Governments all over the world are increasingly addressing these issues, but one country-New Zealand-resolved it as long ago as 1987, when it decided, with unimportant exceptions, to regulate its telecommunications industry solely on the basis of its general competition law, the Commerce Act 1986. The New Zealand experience has attracted considerable interest. In most countries, however, an evolutionary approach is envisaged in which the regulator progressively withdraws from detailed intervention and becomes more like a competition authority. If this approach is adopted, the time elapsed in the course of the process assumes considerable significance.

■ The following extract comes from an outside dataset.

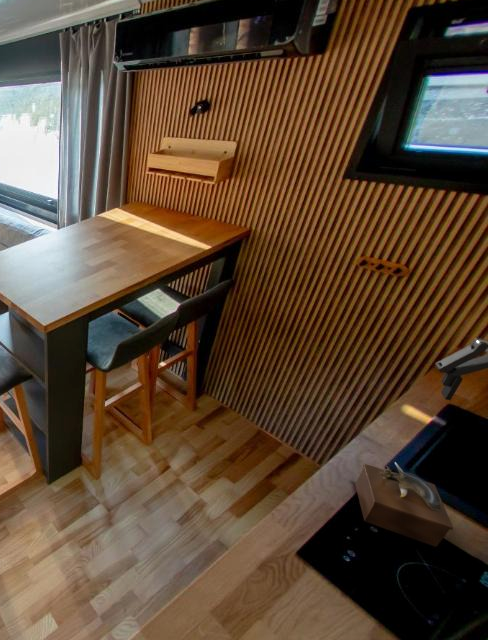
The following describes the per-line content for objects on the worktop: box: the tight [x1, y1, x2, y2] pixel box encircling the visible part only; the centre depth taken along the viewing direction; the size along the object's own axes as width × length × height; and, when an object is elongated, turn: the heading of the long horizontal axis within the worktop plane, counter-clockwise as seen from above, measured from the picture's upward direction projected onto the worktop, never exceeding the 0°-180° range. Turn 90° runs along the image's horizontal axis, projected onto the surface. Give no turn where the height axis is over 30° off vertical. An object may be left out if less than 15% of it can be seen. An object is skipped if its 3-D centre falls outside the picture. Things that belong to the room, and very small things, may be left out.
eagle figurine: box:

I outline the evolutionary approach in relation to the UK, where three stages of deregulation can be distinguished, two completed, the third in progress. The first was the duopoly policy (1984 to 1991), in which the UK government committed itself to licensing a single entrant, Mercury, to compete with the incumbent operator, BT. This was followed by a transitional period, characterised by increasingly complex regulation. First steps towards the third phase of 'normalisation' were taken in 1997, when a range of new approaches to most of the aspects of regulation considered below came into effect. Further progress is taking place in 2000/01.
The second section, 'Stages of regulation', deals with UK experience in regulating entry into telecommunications, the overall level of retail prices, the maintenance of universal service obligations, and the pricing of individual retail services. The third section deals at greater length with interconnection or whole-sale prices. The fourth section evaluates the experience to date, while the final section asks how far deregulation can go.